Saturday, February 14, 2009

I Wanted to Flea the Market

There I was on Friday, my spirits soaring because Winter Break for we schoolteachers had begun. After dropping off at the MIT Museum the sterling entries that my students had done for an art/essay contest, I noted with glee that I had a free hour before I needed to leave Cambridge. So I rode down Massachusetts Avenue for a spell and came upon a record store that is an institution in the area. It had moved from its decades-long location but--and this can only be termed miraculous nowadays—instead of closing it had relocated down the street. Not having visited the store for a long time, and with a free parking space right in front, I decided to stop in.

First of all, I knew the store didn't have a pricing structure I liked. It completely lacks variety. The standard price for a used CD ($7.99) makes no concessions to age or popularity. So it's not the cheapest establishment in Boston.

Still, I thought that I might bump into something magical. I went straight for their jazz vocals and discovered an early 1970s release by Jackie & Roy, a husband/wife team whom I love. Plus it was priced at $3.99! (Oh, there were suspicious scratches on it, but it was a contender—I WAS walking around the store with it along with another Jackie & Roy release in mint condition for their standard price.)

My shopping experience went south, though, when I overheard the proprietor of this establishment emerge from some storage area in the back of the store. I didn't look at the guy, but I heard him—he belched his way repeatedly straight to the register. He then engaged in idle conversation with a customer that made me regret all the time I used to find such chatter amusing in my youth. ("Oh, well," I thought, "that is one benefit of working in a place where the pay is so low and the customers few.")

Still not checking him out, I heard a young European woman come into the store looking for something by Jackson Browne. My proprietor, enchanted by her seemingly, led the lass to something that she wanted. As she checked out, he treated her to some of his opinions about the dismal state of the English language these days. (I believe he said that nowadays everything can be reduced to "Ah, hell" or something like that.)

Continue with his belching after she'd gone, I decided to check him out. Flannel shirt, long gray hair and an unkempt beard with thick glasses, Mr. Burp didn't appear to be independently wealthy, which is what one has to figure you are if you can keep an enterprise like a used music store going these days. I had overheard him talking about a property that he had in another state in addition to where he lived locally, so I thought he was doing all right. So avoiding the hairdresser was apparently his choice.

Anyway, this guy sapped my spirits. As I flipped through the vinyl and CDs, I was overwhelmed by the shabbiness of my environment. "This place is so sad," I thought, "Look at all these records that no one cares about. They'll never move out of here given the way they've been priced. And to think that once, decades ago, these releases were an exciting, shining moment for these performers. And now—geez, how many of them are still alive?"

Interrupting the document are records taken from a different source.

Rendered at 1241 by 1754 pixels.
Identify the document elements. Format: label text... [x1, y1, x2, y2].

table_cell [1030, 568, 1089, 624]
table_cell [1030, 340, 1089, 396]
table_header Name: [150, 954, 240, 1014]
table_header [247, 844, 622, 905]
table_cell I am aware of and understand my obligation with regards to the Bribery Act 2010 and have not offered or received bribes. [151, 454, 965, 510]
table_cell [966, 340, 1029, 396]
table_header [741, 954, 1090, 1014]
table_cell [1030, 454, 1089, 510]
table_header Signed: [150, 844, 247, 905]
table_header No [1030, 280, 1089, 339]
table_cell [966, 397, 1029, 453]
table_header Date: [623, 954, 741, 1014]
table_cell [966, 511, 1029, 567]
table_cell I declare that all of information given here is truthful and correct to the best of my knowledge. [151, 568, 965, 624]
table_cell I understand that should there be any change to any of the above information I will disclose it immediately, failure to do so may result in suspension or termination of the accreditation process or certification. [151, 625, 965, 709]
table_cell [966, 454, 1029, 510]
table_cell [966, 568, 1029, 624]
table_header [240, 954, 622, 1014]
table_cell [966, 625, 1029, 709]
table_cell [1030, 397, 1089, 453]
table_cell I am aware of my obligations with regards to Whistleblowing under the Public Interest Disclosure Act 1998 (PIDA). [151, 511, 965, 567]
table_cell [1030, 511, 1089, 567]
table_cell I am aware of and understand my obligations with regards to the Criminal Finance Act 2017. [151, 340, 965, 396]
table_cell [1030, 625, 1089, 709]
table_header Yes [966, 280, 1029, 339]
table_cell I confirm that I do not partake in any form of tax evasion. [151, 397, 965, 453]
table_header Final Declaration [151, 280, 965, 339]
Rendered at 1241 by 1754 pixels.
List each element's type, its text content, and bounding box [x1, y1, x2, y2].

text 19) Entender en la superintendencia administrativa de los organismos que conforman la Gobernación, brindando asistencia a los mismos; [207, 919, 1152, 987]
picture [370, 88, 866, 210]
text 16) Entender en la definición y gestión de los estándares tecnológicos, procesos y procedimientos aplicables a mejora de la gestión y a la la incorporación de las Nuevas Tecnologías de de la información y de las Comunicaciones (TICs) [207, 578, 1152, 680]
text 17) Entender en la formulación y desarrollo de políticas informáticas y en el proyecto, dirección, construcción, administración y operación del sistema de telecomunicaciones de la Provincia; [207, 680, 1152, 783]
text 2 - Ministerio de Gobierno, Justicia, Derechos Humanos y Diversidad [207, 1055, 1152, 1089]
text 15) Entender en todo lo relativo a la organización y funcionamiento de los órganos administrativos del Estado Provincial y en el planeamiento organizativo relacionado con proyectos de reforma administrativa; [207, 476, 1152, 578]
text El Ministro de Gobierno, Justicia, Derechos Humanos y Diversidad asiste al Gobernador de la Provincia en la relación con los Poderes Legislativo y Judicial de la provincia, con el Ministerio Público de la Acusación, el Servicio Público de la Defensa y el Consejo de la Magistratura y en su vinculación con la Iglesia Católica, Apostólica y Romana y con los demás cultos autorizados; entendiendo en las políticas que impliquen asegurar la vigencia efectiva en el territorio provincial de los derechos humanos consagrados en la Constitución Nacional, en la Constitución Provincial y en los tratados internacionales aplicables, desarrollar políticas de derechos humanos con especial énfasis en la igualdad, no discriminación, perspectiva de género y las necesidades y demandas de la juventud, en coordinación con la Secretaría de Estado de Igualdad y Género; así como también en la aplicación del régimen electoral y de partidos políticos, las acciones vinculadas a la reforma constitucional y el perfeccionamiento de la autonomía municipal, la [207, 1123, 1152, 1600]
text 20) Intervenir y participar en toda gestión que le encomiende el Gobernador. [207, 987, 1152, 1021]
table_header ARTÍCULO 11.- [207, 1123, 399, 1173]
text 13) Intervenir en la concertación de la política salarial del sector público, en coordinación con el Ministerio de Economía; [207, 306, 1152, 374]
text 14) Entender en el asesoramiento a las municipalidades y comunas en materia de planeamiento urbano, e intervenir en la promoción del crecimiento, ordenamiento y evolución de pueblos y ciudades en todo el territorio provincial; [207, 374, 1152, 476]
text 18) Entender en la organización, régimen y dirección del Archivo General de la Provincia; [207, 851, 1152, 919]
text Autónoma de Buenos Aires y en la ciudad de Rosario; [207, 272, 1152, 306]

It didn't help that the aisles in the store were narrow and the place was a tad dirty. I turned my attention to the records in my hand. I decided to put them back, even though not buying them would secretly depress the guys working in the store who'd undoubtedly noted that I'd been poking around for 45 minutes. I mean, really--just down the street I knew was another used music store whose inventory was 50% off in February. I didn't want to run into my Jackie & Roy releases there and kick myself for buying something for the wrong reason.

This morning as I lounged on the main floor of our house, I observed all the vinyl I had around me. I'm glad to report that none of the feelings I had in Cheapo returned. It made me think that used music stores might benefit by having far less merchandise, and instead tastefully display what they deem of value. Have the salespeople bubbling with enthusiasm over music that they love--I mean, really sell it, as I try to do on this blog.

And yes, I would have a dress code, and if you belched (repeatedly) I'd consign you to the storage area!